These days, Malta is pretty clued up to global trends. We’ve got the biggest clothes stores, enjoy the latest food crazes and we’ve FINALLY got Starbucks. When it comes to the digital world, we’re up to speed too, with Instagram and TikTok taking over our islands. However, there are still some apps that have yet to catch on in Malta, or, frustratingly, aren’t allowed in our region yet.
Let’s take a look at 5 major apps we’re missing out on…
For some reason, Malta has never truly embraced Twitter, while it’s become a way of life in the US, UK and EU. Sure, local companies, political figures, and media organizations may feel obliged to tweet, but it seems the average citizen just doesn’t get it. Perhaps we just don’t have the same sense of celebrity culture, as getting to follow and respond to the rich and famous is a major part of the app’s appeal. And while many locals crave attention, we prefer our fix with the more visual Instagram.

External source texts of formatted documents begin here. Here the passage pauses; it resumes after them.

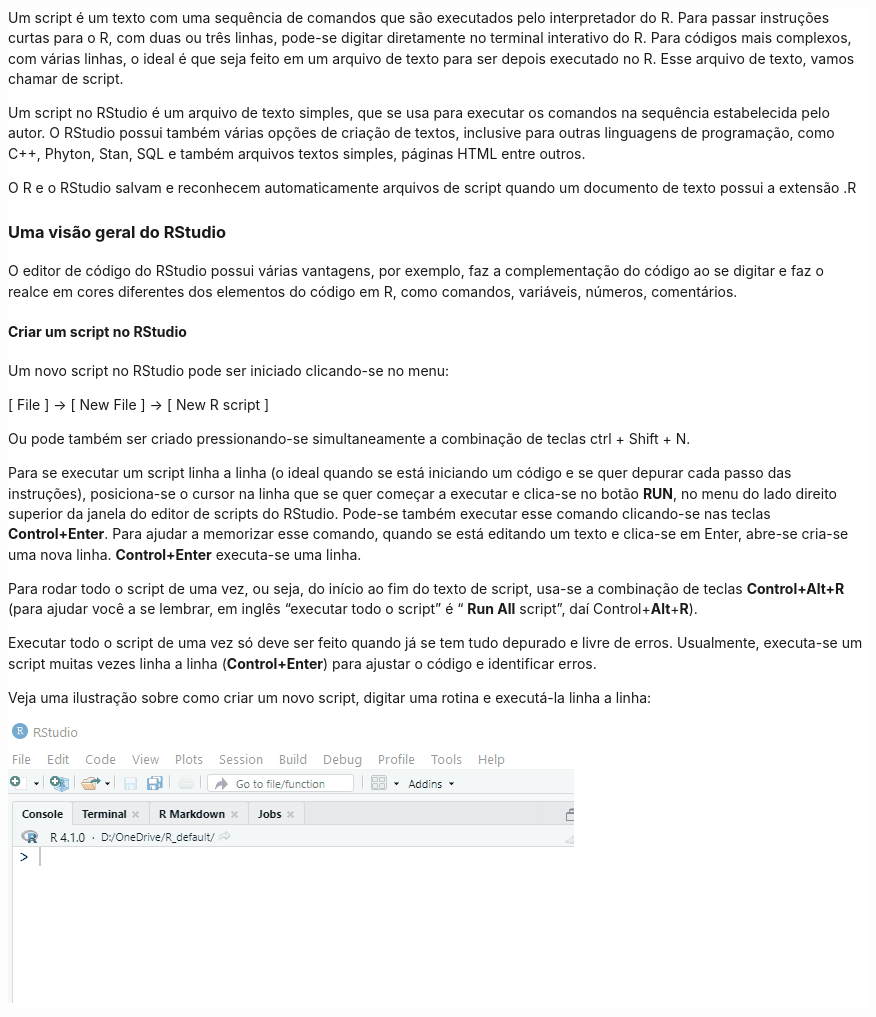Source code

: Um script é um texto com uma sequência de comandos que são executados pelo interpretador do R. Para passar instruções curtas para o R, com duas ou três linhas, pode-se digitar diretamente no terminal interativo do R. Para códigos mais complexos, com várias linhas, o ideal é que seja feito em um arquivo de texto para ser depois executado no R. Esse arquivo de texto, vamos chamar de script.

Um script no RStudio é um arquivo de texto simples, que se usa para executar os comandos na sequência estabelecida pelo autor. O RStudio possui também várias opções de criação de textos, inclusive para outras linguagens de programação, como C++, Phyton, Stan, SQL e também arquivos textos simples, páginas HTML entre outros.

O R e o RStudio salvam e reconhecem automaticamente arquivos de script quando um documento de texto possui a extensão .R

### Uma visão geral do RStudio <a href="#id-4k34we5m3inh" id="id-4k34we5m3inh"></a>

O editor de código do RStudio possui várias vantagens, por exemplo, faz a complementação do código ao se digitar e faz o realce em cores diferentes dos elementos do código em R, como comandos, variáveis, números, comentários.

#### &#x20;Criar um script no RStudio <a href="#g7y8n24cju4" id="g7y8n24cju4"></a>

Um novo script no RStudio pode ser iniciado clicando-se no menu:

\[ File ] → \[ New File ] → \[ New R script ]

Ou pode também ser criado pressionando-se simultaneamente a combinação de teclas ctrl + Shift + N.

Para se executar um script linha a linha (o ideal quando se está iniciando um código e se quer depurar cada passo das instruções), posiciona-se o cursor na linha que se quer começar a executar e clica-se no botão **RUN**, no menu do lado direito superior da janela do editor de scripts do RStudio. Pode-se também executar esse comando clicando-se nas teclas **Control+Enter**. Para ajudar a memorizar esse comando, quando se está editando um texto e clica-se em Enter, abre-se cria-se uma nova linha. **Control+Enter** executa-se uma linha.

Para rodar todo o script de uma vez, ou seja, do início ao fim do texto de script, usa-se a combinação de teclas **Control+Alt+R** (para ajudar você a se lembrar, em inglês “executar todo o script” é “ **Run All** script”, daí Control+**Alt**+**R**).

Executar todo o script de uma vez só deve ser feito quando já se tem tudo depurado e livre de erros. Usualmente, executa-se um script muitas vezes linha a linha (**Control+Enter**) para ajustar o código e identificar erros.

Veja uma ilustração sobre como criar um novo script, digitar uma rotina e executá-la linha a linha:

![](<.gitbook/assets/2 (5).gif>)
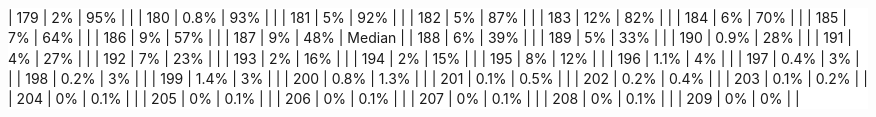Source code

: | 179 | 2% | 95% |  |
| 180 | 0.8% | 93% |  |
| 181 | 5% | 92% |  |
| 182 | 5% | 87% |  |
| 183 | 12% | 82% |  |
| 184 | 6% | 70% |  |
| 185 | 7% | 64% |  |
| 186 | 9% | 57% |  |
| 187 | 9% | 48% | Median |
| 188 | 6% | 39% |  |
| 189 | 5% | 33% |  |
| 190 | 0.9% | 28% |  |
| 191 | 4% | 27% |  |
| 192 | 7% | 23% |  |
| 193 | 2% | 16% |  |
| 194 | 2% | 15% |  |
| 195 | 8% | 12% |  |
| 196 | 1.1% | 4% |  |
| 197 | 0.4% | 3% |  |
| 198 | 0.2% | 3% |  |
| 199 | 1.4% | 3% |  |
| 200 | 0.8% | 1.3% |  |
| 201 | 0.1% | 0.5% |  |
| 202 | 0.2% | 0.4% |  |
| 203 | 0.1% | 0.2% |  |
| 204 | 0% | 0.1% |  |
| 205 | 0% | 0.1% |  |
| 206 | 0% | 0.1% |  |
| 207 | 0% | 0.1% |  |
| 208 | 0% | 0.1% |  |
| 209 | 0% | 0% |  |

Tinder has turned the perception of online dating in Malta from a dirty secret to a social norm. But now that it’s mainstream, why aren’t we trying out more apps? Bumble may be the next big thing. It uses the familiar ‘Swipe left, swipe right’ format, but has some intriguing differences. Firstly, when a pair is matched, the woman must initiate the conversation, and do so in a 24 hour time frame. The man must then respond back in 24 hours. (For same sex matches, either can initiate but time limits still apply).
3. Viber/ Line
We’re gonna cheat a bit, and include two-in-one here, as Viber and Line are pretty similar alternatives to Whatsapp. Viber and Line both have the edge over Whatsapp when it comes to features, games and, most of all, stickers. Nevertheless, using either option may prove frustrating in Malta where so few folk are users. Viber is a big hit among Eastern European countries, while Line is huge in Asia, particularly Japan.
Bitmoji is big in the US but never really caught on here. This app enables you to create your own cartoon avatar and design your own personalized stickers, as well as cartoon memes and merchandise. Perhaps we’ve not got the same cartoon-culture as the US, or their style is too cutesy for our taste.
You may not have heard of Likee, but it’s being called a potential challenger to TikTok’s throne. The Singaporean video-making app offers a lot to users, which explains its rising popularity. This includes a huge choice of special effects to play with that frankly blow TikTok’s out of the water. Right now, the apps making big waves in Asia, but the western world, including Malta, could soon be catching on.